The dispute over pay must be taken out of the hands of the CWU and joined up with the fight against the charter for sweatshop conditions the union is happy to negotiate. This requires the establishment of rank-and-file committees to press for postal workers’ interests, including an inflation-busting pay increase and a defence of terms and conditions, in opposition to the joint management-union framework.

Divisions maintained by the CWU between struggles over essentially the same issues must also be overcome. The union has isolated the national strike at the Post Office by around 3,500 workers against a government-driven pay award of just 3 percent this year. Three rounds of strike action have been held since May.

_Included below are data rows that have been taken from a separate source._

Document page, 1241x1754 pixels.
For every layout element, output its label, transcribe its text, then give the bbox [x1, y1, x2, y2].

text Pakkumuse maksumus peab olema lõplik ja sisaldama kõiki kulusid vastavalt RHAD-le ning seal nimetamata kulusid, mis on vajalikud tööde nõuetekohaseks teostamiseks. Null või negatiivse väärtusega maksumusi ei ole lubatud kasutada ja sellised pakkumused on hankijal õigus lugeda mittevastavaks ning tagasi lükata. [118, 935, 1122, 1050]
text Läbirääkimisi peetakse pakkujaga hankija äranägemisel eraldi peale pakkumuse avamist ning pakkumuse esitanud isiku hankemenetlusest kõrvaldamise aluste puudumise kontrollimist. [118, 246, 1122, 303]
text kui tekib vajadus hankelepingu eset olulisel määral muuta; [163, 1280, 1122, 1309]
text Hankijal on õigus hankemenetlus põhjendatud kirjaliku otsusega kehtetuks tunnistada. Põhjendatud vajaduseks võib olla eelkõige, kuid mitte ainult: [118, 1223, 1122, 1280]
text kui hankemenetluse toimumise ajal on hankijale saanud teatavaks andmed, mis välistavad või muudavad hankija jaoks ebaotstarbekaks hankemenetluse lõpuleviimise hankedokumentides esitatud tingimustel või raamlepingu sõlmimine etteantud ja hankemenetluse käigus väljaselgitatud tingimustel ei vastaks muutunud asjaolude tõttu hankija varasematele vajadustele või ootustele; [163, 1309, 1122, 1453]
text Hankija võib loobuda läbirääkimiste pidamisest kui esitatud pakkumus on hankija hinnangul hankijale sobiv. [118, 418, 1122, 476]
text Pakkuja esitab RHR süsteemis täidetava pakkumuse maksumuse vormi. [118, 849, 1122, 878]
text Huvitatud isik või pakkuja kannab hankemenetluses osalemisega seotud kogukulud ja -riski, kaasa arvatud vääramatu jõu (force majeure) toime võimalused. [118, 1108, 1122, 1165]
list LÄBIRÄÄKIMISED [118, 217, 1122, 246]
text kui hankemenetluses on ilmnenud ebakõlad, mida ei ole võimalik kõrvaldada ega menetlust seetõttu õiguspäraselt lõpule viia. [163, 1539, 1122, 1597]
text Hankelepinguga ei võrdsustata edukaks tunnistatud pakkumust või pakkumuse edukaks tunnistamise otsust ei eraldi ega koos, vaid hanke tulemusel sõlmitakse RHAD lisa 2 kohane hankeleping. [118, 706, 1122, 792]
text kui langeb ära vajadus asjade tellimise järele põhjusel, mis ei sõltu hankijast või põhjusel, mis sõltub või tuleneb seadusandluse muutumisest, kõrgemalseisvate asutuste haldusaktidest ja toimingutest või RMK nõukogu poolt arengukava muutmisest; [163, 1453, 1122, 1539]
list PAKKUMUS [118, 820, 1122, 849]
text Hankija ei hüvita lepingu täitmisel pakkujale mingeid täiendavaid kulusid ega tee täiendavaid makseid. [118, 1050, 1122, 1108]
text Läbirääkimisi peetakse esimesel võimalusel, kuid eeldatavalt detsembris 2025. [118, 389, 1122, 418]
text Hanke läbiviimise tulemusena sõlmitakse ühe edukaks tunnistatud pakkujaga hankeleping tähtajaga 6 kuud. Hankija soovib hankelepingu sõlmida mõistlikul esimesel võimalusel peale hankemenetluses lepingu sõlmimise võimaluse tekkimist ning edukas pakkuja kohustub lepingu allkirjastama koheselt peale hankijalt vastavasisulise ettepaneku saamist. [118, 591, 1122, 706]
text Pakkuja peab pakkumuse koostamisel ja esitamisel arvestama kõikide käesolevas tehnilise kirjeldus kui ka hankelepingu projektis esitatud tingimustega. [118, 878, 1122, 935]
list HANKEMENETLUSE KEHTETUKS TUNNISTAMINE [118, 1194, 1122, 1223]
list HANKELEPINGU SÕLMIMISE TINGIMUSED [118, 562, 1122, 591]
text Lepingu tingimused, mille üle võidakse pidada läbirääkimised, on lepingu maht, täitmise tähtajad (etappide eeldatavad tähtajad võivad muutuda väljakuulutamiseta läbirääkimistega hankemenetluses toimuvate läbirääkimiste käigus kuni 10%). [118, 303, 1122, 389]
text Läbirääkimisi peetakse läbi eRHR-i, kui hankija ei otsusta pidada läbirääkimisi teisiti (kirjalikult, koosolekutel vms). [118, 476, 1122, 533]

At BT Group 40,000 call centre workers and engineers voted emphatically for the first national strike at the company since 1987, but the CWU has restricted this to token stoppages on Friday this week and Monday next. The UK telecoms giant imposed a below-inflation deal back in April of just 4.8 percent. The union has dropped any reference to the pay demand drawn up by the rank and file for a 10 percent increase. It is desperate for the company to offer something it can spin to its membership to end the dispute.

A unified movement of postal and telecom workers, joining the fight by rail workers, would unshackle the social force which can defeat wage suppression, job losses and the destruction of conditions. But such a struggle requires overcoming the grip of the union bureaucracy and its slavish support for the Labour Party lending critical support to a crisis-ridden Tory government furthering its agenda of austerity, mass infection and war.